Given data:

════════════════════

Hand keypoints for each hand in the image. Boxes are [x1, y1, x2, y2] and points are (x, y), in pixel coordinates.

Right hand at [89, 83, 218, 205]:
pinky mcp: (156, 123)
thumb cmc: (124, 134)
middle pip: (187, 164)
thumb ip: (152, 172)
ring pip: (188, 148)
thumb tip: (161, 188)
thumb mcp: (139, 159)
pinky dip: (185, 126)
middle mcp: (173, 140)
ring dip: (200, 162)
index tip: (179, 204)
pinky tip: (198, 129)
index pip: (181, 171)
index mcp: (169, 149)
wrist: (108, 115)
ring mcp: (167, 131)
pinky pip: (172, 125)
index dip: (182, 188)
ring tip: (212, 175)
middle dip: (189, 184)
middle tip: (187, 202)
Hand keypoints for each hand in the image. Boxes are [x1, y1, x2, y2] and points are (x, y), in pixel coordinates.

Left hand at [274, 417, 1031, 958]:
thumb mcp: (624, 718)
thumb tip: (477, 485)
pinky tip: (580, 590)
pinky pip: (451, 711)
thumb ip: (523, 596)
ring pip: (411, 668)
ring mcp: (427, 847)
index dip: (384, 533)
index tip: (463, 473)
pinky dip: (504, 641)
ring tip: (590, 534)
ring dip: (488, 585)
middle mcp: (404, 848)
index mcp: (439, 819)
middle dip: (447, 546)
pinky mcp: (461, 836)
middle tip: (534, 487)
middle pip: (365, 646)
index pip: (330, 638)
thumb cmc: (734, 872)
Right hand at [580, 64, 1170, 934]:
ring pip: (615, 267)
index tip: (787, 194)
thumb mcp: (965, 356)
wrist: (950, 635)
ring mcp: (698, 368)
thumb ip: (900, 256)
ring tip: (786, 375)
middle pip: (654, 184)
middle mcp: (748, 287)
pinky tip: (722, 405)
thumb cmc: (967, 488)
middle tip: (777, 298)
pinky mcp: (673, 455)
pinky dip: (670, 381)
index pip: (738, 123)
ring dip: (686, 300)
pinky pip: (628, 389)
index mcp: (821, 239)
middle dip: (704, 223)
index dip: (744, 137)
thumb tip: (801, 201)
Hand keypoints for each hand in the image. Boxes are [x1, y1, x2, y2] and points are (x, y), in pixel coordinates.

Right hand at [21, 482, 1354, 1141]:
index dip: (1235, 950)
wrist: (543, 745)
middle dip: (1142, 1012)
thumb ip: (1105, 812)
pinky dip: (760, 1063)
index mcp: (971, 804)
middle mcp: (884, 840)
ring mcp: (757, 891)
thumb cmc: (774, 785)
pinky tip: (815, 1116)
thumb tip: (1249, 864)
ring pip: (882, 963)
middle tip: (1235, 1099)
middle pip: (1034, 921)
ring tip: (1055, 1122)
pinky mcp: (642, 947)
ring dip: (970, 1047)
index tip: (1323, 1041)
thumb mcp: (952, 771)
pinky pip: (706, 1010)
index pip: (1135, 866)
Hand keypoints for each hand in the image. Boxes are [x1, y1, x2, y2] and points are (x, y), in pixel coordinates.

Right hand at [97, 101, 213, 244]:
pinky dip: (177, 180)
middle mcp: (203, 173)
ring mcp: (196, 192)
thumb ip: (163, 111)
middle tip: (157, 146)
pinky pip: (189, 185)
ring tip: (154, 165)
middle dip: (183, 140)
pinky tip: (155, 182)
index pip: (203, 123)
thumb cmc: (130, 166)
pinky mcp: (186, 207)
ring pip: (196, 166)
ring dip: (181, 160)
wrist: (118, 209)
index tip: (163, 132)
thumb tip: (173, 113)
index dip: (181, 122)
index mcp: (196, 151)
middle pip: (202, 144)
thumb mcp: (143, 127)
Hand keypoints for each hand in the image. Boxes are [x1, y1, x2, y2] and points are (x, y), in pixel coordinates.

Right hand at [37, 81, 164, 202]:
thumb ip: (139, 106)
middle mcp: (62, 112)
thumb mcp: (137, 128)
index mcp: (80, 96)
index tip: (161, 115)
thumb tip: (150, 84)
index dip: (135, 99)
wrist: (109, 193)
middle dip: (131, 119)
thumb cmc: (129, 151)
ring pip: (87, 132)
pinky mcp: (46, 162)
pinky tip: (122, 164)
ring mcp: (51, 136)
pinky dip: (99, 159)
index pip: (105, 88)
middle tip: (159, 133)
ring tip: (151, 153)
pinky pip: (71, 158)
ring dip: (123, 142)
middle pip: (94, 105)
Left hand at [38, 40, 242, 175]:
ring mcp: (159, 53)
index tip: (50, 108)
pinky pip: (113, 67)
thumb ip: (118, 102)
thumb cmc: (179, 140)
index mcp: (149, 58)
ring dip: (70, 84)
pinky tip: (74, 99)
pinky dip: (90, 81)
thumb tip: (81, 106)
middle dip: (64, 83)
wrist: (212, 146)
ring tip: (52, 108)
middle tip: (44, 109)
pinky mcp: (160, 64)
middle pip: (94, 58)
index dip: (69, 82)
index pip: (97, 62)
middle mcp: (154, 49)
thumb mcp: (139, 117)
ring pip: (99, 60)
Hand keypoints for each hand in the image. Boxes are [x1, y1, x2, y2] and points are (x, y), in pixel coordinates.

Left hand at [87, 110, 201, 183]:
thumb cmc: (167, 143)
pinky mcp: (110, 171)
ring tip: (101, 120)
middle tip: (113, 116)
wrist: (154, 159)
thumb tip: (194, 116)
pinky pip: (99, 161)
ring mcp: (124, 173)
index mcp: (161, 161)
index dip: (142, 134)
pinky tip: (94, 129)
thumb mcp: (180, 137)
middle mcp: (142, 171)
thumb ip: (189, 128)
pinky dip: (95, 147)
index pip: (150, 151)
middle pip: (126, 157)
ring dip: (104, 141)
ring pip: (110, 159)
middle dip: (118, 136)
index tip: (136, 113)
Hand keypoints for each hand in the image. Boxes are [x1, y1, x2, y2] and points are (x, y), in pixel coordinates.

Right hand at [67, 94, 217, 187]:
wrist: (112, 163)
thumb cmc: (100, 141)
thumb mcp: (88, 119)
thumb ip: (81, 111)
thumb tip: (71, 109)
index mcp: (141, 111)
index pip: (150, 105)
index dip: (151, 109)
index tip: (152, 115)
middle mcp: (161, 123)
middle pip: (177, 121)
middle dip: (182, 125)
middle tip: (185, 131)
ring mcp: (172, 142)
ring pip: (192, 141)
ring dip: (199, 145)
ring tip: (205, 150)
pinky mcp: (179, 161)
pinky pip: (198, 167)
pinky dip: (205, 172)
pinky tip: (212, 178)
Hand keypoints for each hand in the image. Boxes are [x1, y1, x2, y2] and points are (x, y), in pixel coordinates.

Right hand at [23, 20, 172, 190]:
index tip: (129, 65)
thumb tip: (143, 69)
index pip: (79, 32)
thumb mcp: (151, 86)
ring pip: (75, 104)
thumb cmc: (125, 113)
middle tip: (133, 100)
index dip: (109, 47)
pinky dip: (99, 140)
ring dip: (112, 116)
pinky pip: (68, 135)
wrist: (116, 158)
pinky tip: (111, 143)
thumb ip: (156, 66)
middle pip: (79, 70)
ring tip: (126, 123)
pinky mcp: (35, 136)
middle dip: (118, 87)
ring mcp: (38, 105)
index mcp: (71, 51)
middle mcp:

════════════════════

Required action:
Could you transcribe the entries above word for word, from the line with "ring pip: (411, 668)" down to the line with "ring pip: (615, 267)", keeping both?

Result of the exercise:
ring pip: (411, 668)
ring mcp: (427, 847)
index dip: (384, 533)
index tip: (463, 473)
pinky dip: (504, 641)
ring tip: (590, 534)
ring dip: (488, 585)
middle mcp: (404, 848)
index mcp: (439, 819)
middle dip: (447, 546)
pinky mcp: (461, 836)
middle tip: (534, 487)
middle pip: (365, 646)
index pip: (330, 638)
thumb cmc: (734, 872)
Right hand at [580, 64, 1170, 934]:
ring pip: (615, 267)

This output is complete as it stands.